What is being asked: In the entries that follow, find the line containing "thumb cmc: (816, 1371)"; from there, copy every line exactly through the line containing "thumb mcp: (748, 1235)".

[Excerpts from a dataset]
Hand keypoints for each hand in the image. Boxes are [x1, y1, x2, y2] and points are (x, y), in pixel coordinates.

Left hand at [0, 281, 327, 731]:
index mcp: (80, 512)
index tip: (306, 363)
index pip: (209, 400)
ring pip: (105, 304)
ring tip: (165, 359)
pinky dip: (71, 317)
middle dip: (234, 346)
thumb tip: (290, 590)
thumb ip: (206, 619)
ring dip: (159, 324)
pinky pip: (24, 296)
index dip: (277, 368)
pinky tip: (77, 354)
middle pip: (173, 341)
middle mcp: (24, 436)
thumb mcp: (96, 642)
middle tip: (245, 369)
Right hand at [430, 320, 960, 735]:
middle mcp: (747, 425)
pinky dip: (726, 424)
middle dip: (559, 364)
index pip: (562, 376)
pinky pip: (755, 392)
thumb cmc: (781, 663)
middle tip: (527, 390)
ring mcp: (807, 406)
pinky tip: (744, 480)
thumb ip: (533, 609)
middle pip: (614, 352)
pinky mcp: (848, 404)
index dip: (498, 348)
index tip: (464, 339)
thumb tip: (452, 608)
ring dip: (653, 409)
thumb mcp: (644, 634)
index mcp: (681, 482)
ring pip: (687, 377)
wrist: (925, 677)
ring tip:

==

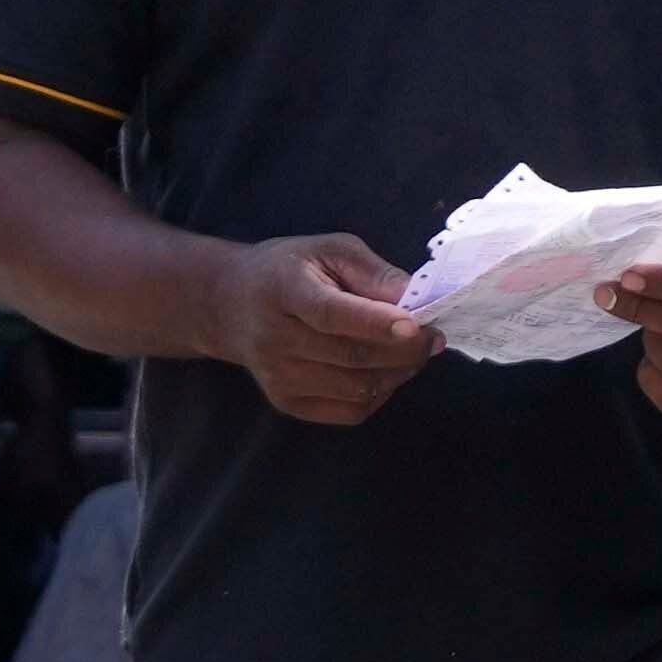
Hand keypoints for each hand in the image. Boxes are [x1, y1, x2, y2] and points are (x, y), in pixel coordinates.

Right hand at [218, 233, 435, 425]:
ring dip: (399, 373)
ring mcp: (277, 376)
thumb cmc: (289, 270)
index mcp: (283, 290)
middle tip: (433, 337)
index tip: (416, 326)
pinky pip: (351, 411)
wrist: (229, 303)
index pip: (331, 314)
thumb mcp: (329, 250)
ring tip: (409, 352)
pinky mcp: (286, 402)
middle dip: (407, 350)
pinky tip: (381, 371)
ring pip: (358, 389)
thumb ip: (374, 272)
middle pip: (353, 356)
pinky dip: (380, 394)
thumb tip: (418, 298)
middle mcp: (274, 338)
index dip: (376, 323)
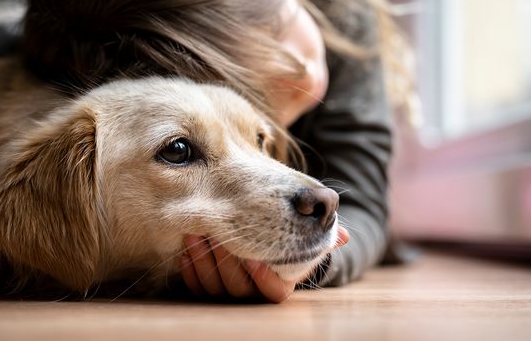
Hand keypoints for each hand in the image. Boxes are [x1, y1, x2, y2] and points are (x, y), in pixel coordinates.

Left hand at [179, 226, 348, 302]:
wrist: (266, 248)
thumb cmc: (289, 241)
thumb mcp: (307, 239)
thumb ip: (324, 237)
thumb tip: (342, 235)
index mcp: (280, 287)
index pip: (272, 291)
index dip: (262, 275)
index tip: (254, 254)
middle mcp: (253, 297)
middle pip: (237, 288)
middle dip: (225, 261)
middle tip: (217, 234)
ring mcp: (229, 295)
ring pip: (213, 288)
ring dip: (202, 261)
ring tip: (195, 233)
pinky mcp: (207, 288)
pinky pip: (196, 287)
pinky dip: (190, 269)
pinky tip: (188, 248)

* * *

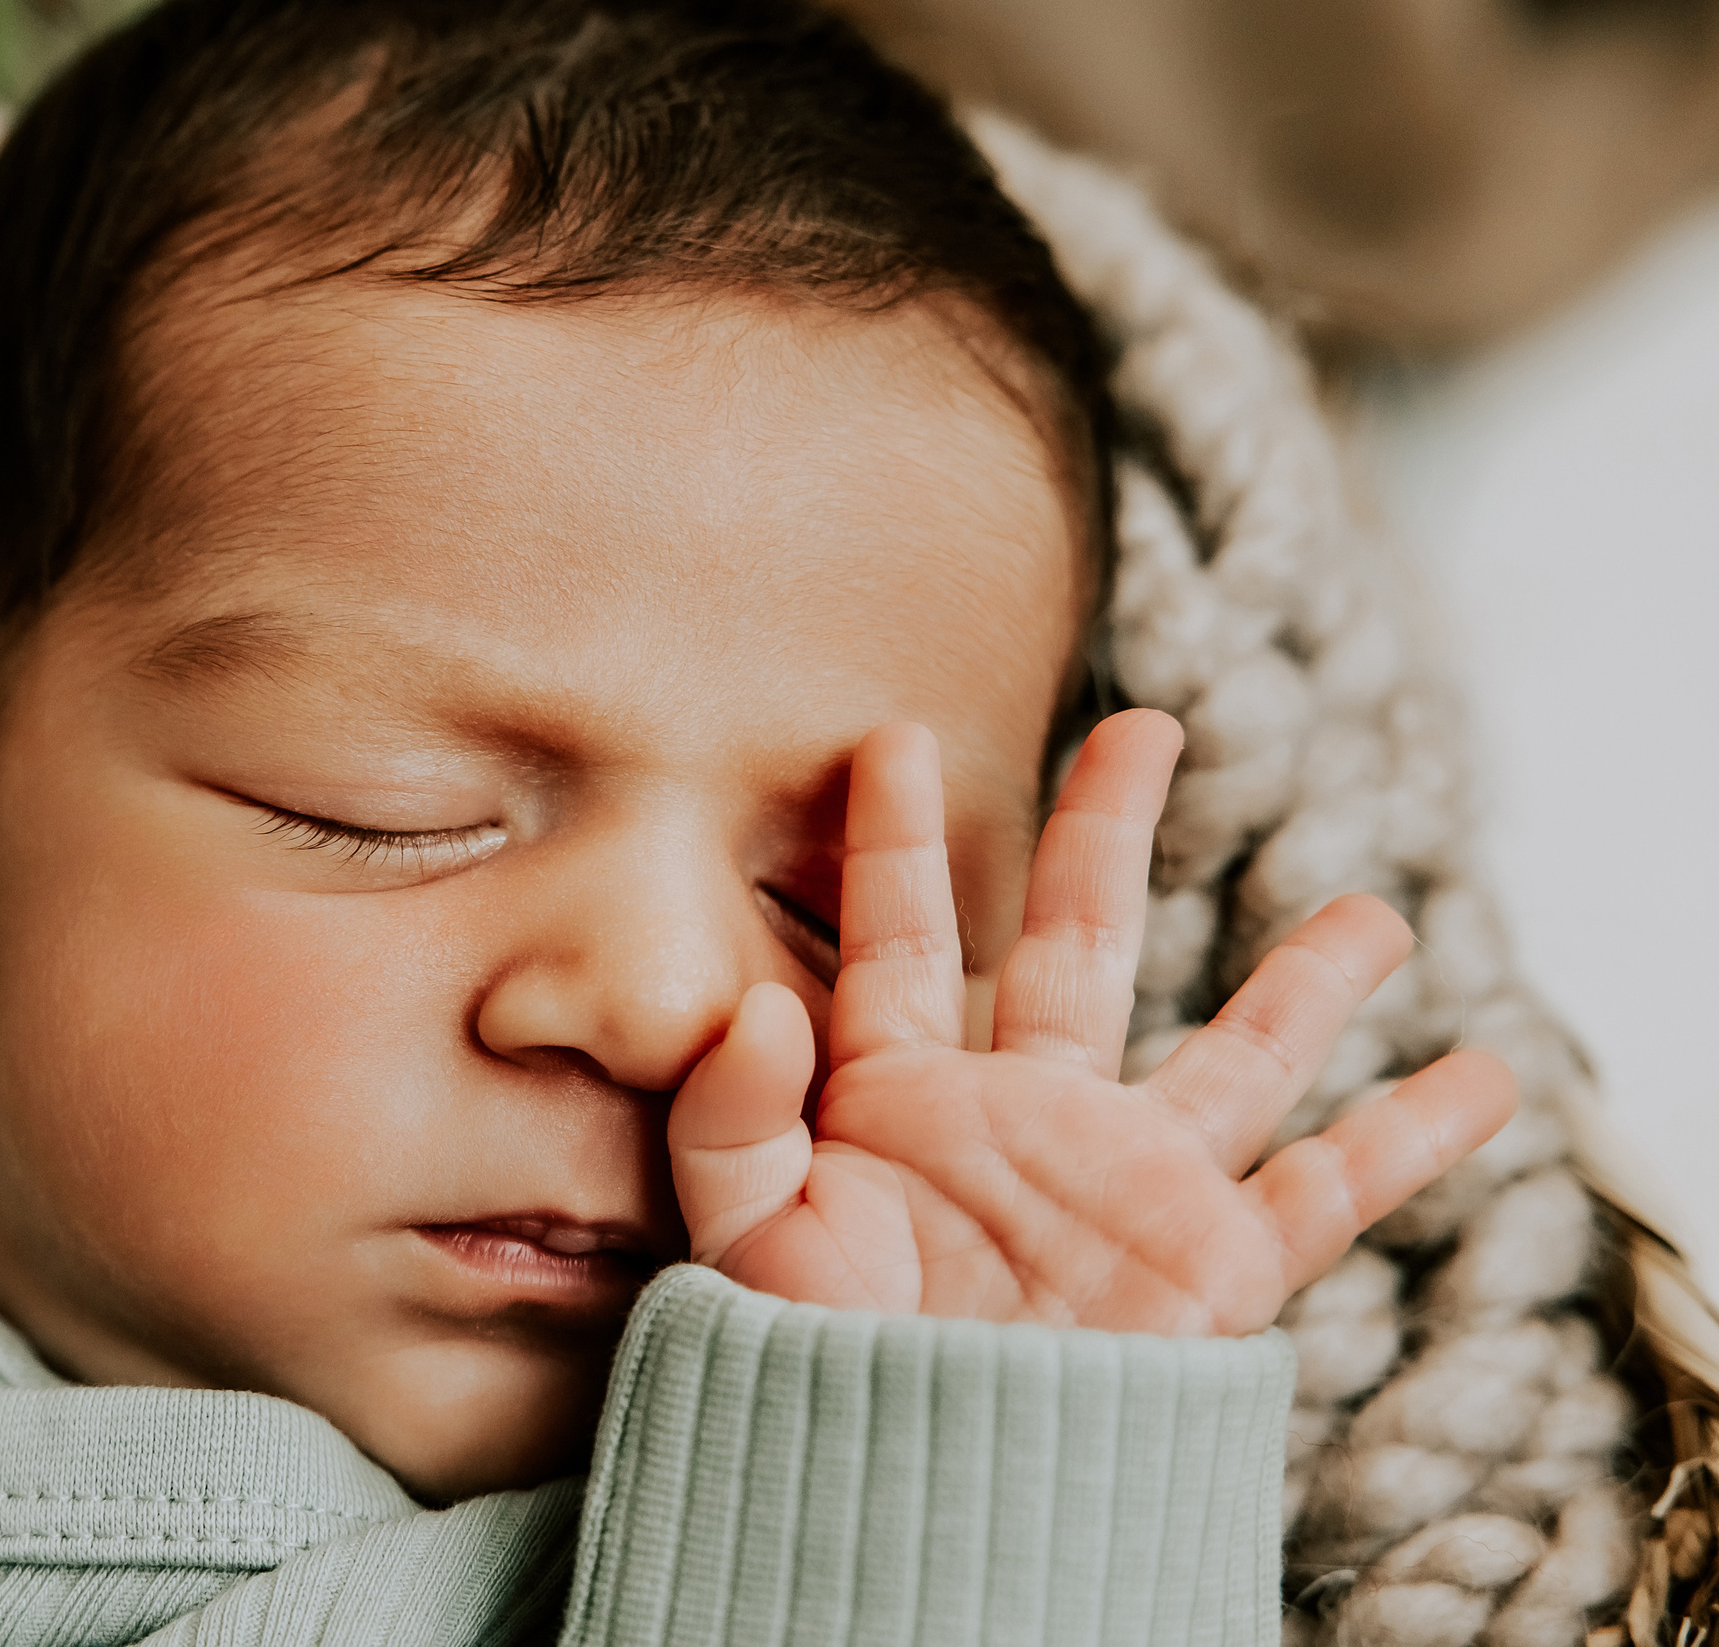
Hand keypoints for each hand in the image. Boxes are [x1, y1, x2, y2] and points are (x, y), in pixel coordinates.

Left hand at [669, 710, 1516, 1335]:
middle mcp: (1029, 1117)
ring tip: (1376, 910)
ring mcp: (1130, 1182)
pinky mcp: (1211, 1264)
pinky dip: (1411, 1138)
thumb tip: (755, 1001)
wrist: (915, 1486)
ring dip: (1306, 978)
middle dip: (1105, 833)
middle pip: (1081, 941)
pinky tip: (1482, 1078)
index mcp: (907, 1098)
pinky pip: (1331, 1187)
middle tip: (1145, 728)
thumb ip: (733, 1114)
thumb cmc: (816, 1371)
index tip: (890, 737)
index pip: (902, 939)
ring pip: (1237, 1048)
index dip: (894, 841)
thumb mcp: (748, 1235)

Output:
thumb cmc: (816, 1371)
index tip: (890, 737)
index pip: (902, 939)
ring pip: (1237, 1048)
index dip: (894, 841)
thumb mcp: (748, 1235)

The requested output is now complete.